Em terceiro lugar, precisa haver um motivo muito forte para que uma proposta discutida há meses no Congresso seja desconsiderada em favor da proposta do governo. O texto do Executivo – desenvolvido mais pelo Ministério da Economia do que pelo da Educação – basicamente destinava parte das verbas do Fundeb para o novo programa do governo, o Renda Brasil. Esse remanejamento manteria a aprovação nas classes mais baixas a Bolsonaro – ganho por causa do Corona Voucher – sem gerar despesa extra.
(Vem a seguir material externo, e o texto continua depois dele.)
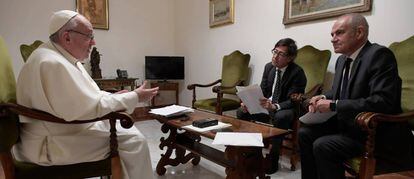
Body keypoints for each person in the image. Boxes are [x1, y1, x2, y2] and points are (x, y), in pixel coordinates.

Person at [13, 10, 159, 179]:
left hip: (59, 131)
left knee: (127, 133)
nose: (93, 42)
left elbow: (86, 96)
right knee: (135, 142)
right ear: (67, 37)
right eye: (89, 36)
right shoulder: (51, 63)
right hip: (50, 144)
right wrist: (135, 96)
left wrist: (115, 96)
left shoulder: (62, 57)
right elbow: (86, 108)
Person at [299, 13, 414, 179]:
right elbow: (339, 92)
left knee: (323, 145)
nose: (333, 39)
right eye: (332, 34)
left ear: (359, 33)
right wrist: (323, 97)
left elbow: (383, 101)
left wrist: (334, 105)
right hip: (349, 126)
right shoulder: (342, 61)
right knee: (305, 133)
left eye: (339, 33)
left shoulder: (379, 55)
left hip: (374, 132)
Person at [237, 38, 307, 174]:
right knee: (241, 112)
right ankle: (250, 151)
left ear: (290, 58)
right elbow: (262, 91)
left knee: (281, 116)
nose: (275, 56)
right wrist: (249, 102)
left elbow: (293, 100)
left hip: (286, 108)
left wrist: (275, 106)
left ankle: (273, 158)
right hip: (267, 105)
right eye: (275, 51)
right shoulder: (269, 67)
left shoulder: (297, 72)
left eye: (281, 54)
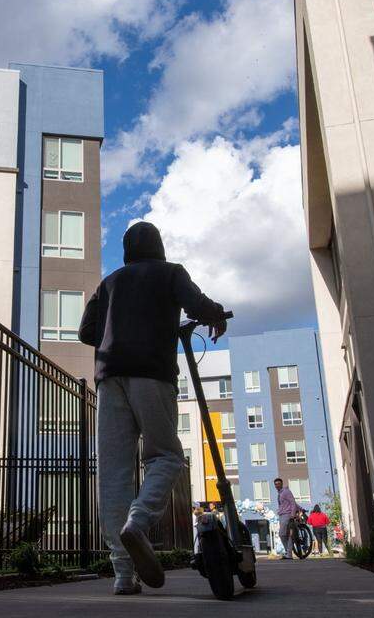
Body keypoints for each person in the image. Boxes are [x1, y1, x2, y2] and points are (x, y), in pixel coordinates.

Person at [79, 221, 226, 596]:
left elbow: (86, 332)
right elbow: (197, 304)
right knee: (165, 457)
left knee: (113, 474)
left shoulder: (109, 282)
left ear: (128, 249)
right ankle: (139, 522)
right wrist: (216, 314)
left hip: (109, 379)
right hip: (152, 375)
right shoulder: (170, 273)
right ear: (159, 245)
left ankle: (123, 576)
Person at [274, 478, 303, 559]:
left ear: (282, 484)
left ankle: (288, 552)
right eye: (275, 484)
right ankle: (289, 554)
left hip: (287, 515)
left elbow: (292, 502)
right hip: (282, 515)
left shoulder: (286, 492)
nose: (277, 485)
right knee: (287, 535)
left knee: (282, 534)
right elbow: (291, 503)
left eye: (278, 484)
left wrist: (292, 514)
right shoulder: (280, 493)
Dar essa vantagem ao governo só seria razoável se esperar de uma base madura e testada. Não é o caso.
Por fim, vale a pena mencionar o papel do líder do governo na Câmara dos Deputados. Em determinado momento, o Major Vitor Hugo (PSL-GO), considerando as manifestações de seus pares, demoveu o governo a deixar de lado sua proposta inicial. No entanto, no decorrer da votação, o Major resolveu sustentar um destaque e orientar a “base” contra uma determinada posição nitidamente majoritária. O resultado foi uma óbvia derrota. Com isso, o líder explicitou para todo o mundo político a fragilidade do apoio do governo.
Ao que tudo indica, o destino do líder Major Vitor Hugo pode ser o mesmo de Bia Kicis. O Planalto, contudo, se esforça para encontrar uma saída honrosa para este deputado, em primeiro ano de mandato e aliado de primeira hora do clã Bolsonaro. O desafio aqui é evitar que essa troca seja mal recebida pela ala ideológica do governo, que teme ser escanteada pelo Centrão. O novo líder do governo deve ser um deputado desse grupo, possivelmente Ricardo Barros (PP-PR) – uma figura bem articulada e com destacada participação em negociações políticas complexas.
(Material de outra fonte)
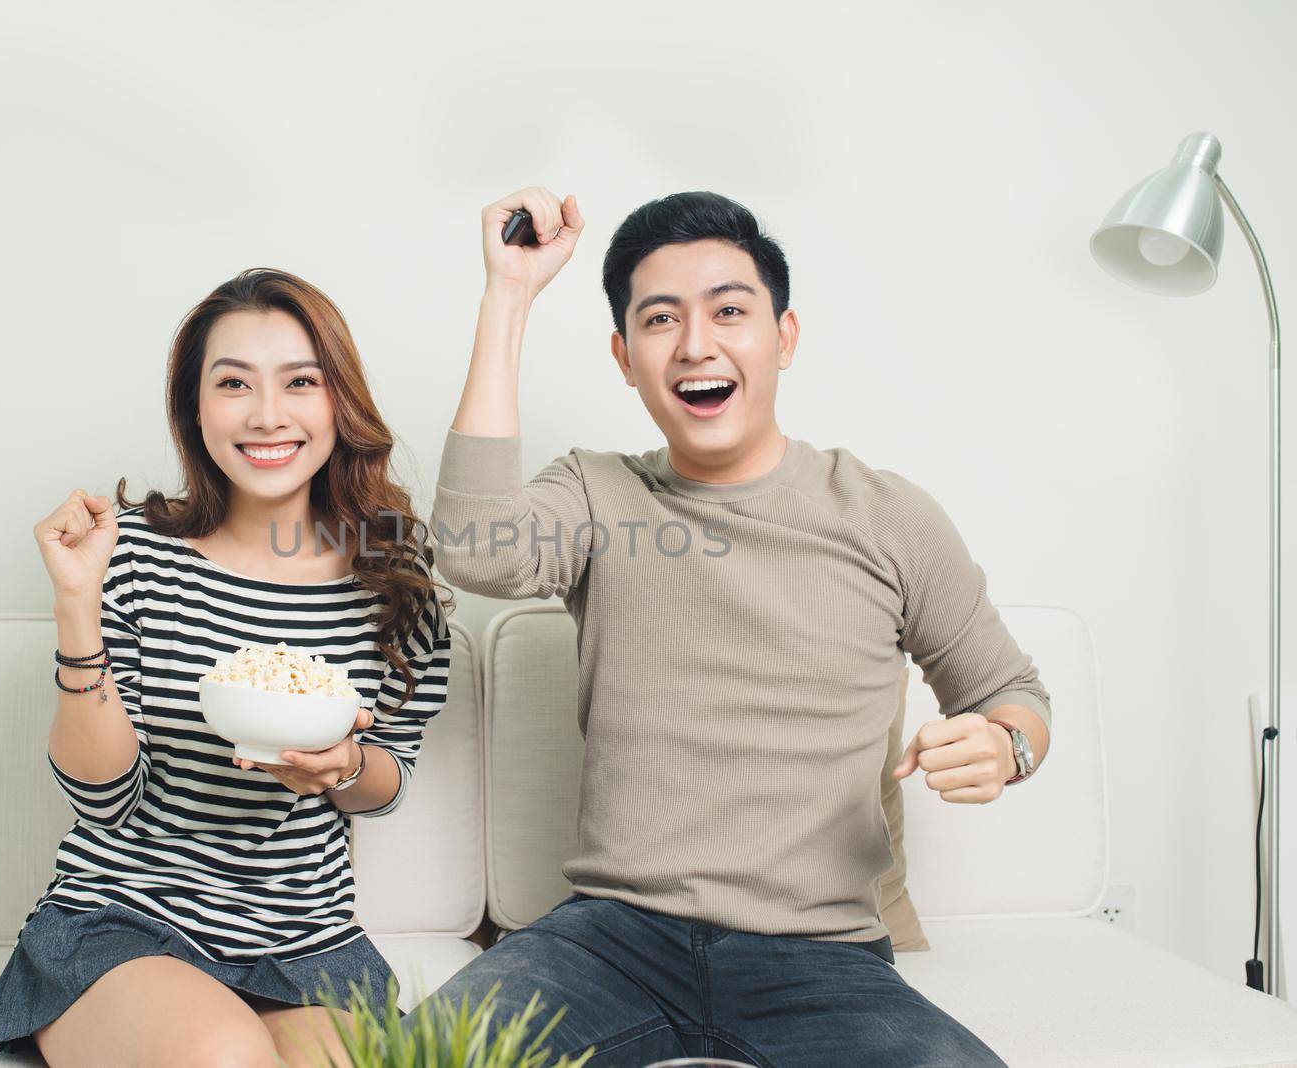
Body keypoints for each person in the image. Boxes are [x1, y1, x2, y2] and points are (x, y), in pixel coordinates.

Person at [417, 187, 1052, 1067]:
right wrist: (510, 294)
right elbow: (474, 551)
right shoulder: (602, 493)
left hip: (820, 959)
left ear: (783, 338)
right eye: (660, 320)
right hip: (609, 944)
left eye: (729, 312)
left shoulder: (887, 515)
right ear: (624, 357)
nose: (696, 345)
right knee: (423, 1055)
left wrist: (1007, 745)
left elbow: (1010, 694)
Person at [0, 267, 454, 1067]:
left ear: (338, 400)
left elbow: (390, 778)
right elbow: (103, 797)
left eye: (301, 382)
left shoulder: (393, 579)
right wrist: (77, 608)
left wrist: (343, 768)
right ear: (194, 409)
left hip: (306, 943)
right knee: (224, 1056)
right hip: (125, 921)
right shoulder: (132, 557)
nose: (267, 414)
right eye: (233, 383)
Deixar evidente a fragilidade do governo nesse momento é especialmente preocupante, pois se aproxima uma provável sessão do Congresso Nacional para deliberar os vetos do presidente. A sessão de vetos é como se fosse uma “hora da verdade” para qualquer governo testar sua base aliada. Nessa sessão, deverão ser pautados pelos menos dois vetos polêmicos: o primeiro que determina a licitação imediata para contratos de concessão de saneamento que sejam encerrados; e o segundo que barrou a prorrogação da desoneração da folha de pagamento. Em ambos os casos, existe razoável probabilidade de que sejam derrubados.
Conhecendo a fragilidade do governo, o presidente do Congresso Nacional e do Senado, David Alcolumbre – aliado do presidente Bolsonaro – vem postergando semana a semana a sessão de deliberação de vetos, mas já sofre pressões dos outros parlamentares para que a convoque. Alcolumbre esperava um momento mais propício para evitar novas derrotas do governo. O erro tático de articulação na votação do Fundeb, nesse contexto, só piora a situação.
Ainda está em aberto se Alcolumbre conseguirá resistir à pressão e postergar mais a deliberação dos vetos nestra semana que começa. Se não conseguir, a articulação política do governo terá que mostrar habilidade que ainda não apareceu neste ano.
O governo mandando um texto de autoria do Ministério da Economia tardiamente para o Congresso Nacional sobre um tema polêmico. Parece até o roteiro da Reforma Tributária. Se as lições do Fundeb não forem aprendidas, a tendência é que o final também seja semelhante.